• Raw data:
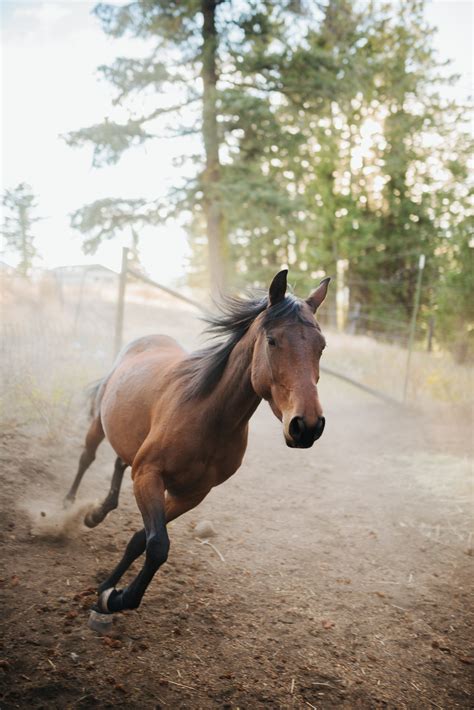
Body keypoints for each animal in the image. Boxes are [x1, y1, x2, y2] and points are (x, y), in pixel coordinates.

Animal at [64, 269, 330, 614]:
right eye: (273, 341)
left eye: (321, 346)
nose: (307, 426)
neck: (207, 418)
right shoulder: (149, 475)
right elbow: (158, 545)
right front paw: (117, 596)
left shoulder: (191, 494)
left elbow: (141, 540)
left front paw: (108, 592)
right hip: (99, 423)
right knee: (87, 458)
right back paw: (67, 506)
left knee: (120, 462)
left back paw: (98, 512)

• What you are asked to do: Could you output every record above exactly as written, leaving out the pictures?

• Expected answer:
Body keypoints for each animal in the image. Boxes are [x1, y1, x2, y2] and points are (x, y), in pixel coordinates.

Animal at [64, 269, 330, 614]:
right eye: (273, 341)
left eye: (321, 346)
nose: (307, 426)
neck: (207, 418)
right shoulder: (149, 475)
right elbow: (158, 545)
right front paw: (117, 596)
left shoulder: (191, 494)
left elbow: (141, 540)
left front paw: (108, 592)
right hip: (99, 423)
right knee: (87, 458)
right back paw: (67, 506)
left knee: (120, 462)
left back paw: (98, 512)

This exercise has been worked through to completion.